Here I am again looking for your advice and expertise. This may be a little long so please bear with me. TL;DR at the end.

I am in my late twenties and in my senior year in mechanical engineering. I got a degree in business management before studying engineering and have been working full time as a director in a non-engineering company while I complete my MechE degree. The pay is good at my current job and the benefits are good as well. I thoroughly enjoy my job but engineering is my passion and I want to ultimately work as an engineer. I am married and have a child. My wife is also a full time student and will be finishing a graduate degree in the summer of 2024 (no stipend and currently not working). I will graduate in the spring of 2023. I have been looking at different MechE jobs and the pay would be about the same as my current job. However, at my current job I get free health insurance and they are extremely flexible with schedules (work whenever, as long as you finish your work) and my job is 100% remote. I am thinking I should stay in this job until my wife graduates in 2024 so I can help her while she gets through school. Think things like dropping off and picking up my daughter at school, helping around the house, etc. Additionally, any potential pay increase I may get from an engineering job will likely go straight to commuting costs, before and after school care and health insurance as I would have to commute, someone will need to watch our child and most companies have an employee-paid insurance premium. So a pay increase wouldn't necessarily put me in a better financial position, it could even make it worse.

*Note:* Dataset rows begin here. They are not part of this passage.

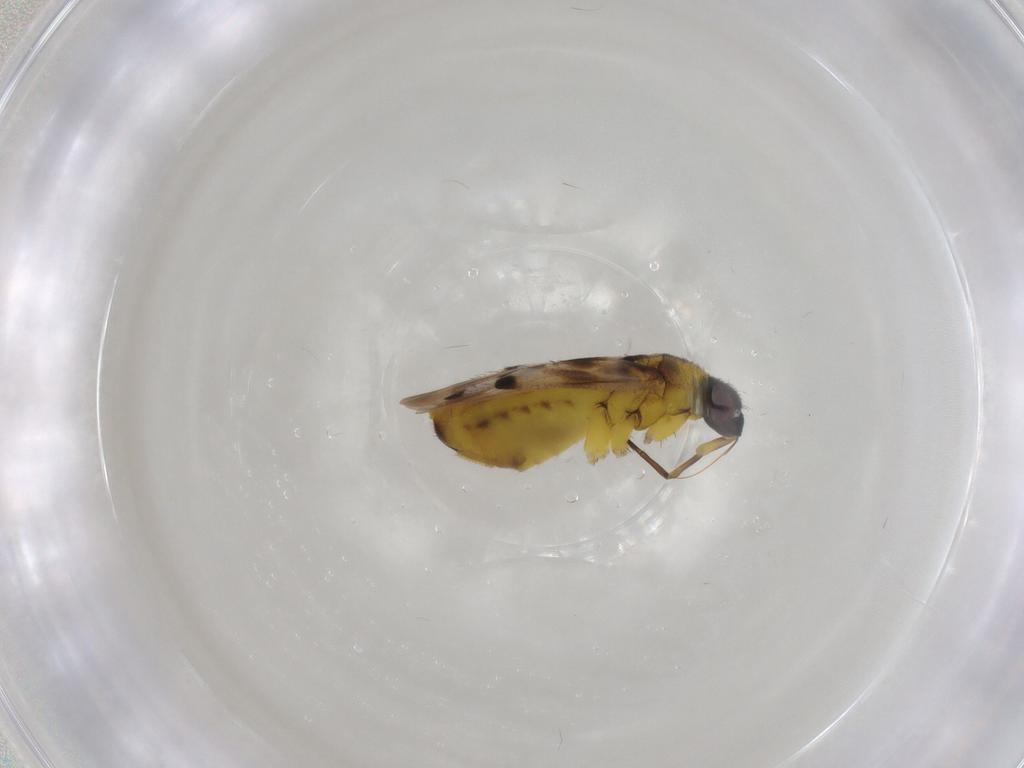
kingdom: Animalia
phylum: Arthropoda
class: Insecta
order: Hemiptera
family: Miridae
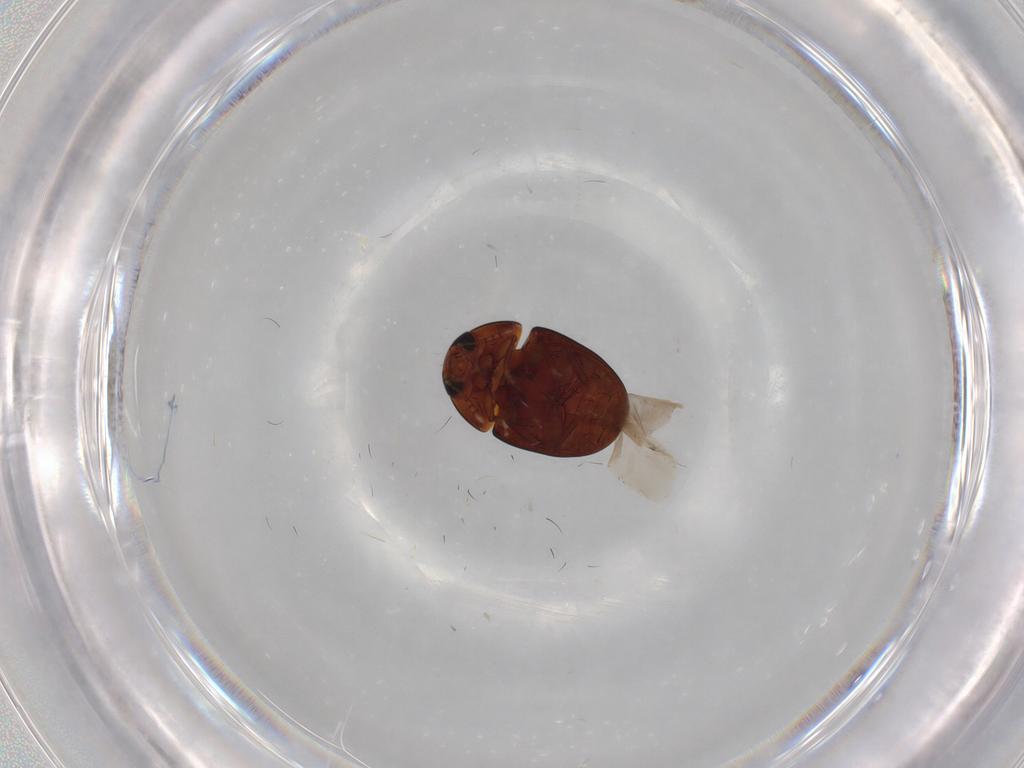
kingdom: Animalia
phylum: Arthropoda
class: Insecta
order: Coleoptera
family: Phalacridae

My question is, how damaging would it be to my career if I wait about a year or so after graduation to get an engineering job? Would it be harder to get a job if I do this? Do hiring managers look down on this or skip these resumes? I wouldn't necessarily have a gap as I will still be employed. I have 10 years of non-engineering experience (have worked the whole time while going to college). What do you honestly recommend? I plan on spending that year building a strong portfolio (Solidworks, 3D printing, Comsol projects, etc.) and getting a CAPM certificate from the Project Management Institute. Eventually I won't mind the switch and the potential pay cut/additional expenses because engineering is my passion and I need to start somewhere but I want to do that once my wife is done with school and has started her own career as well so that can offset any changes. I would really appreciate any advice you have.

Thank you all!

TL;DR. I work in a field not related to engineering. My job is very flexible, 100% remote and I get free health insurance. I'm married and have a child. I am graduating in Spring 2023 and I am thinking I won't change jobs (switch fields to engineering) until after my wife finishes her graduate degree in the summer of 2024. This is because I want to help her get through school and my current job pays about the same as a MechE job so any pay increase I get, if at all, will go to commuting costs, daycare expenses and health insurance. How damaging would it be to my career if I wait about a year or so after graduation to get an engineering job? Would it be harder to get a job if I do this? Do hiring managers look down on this or skip these resumes?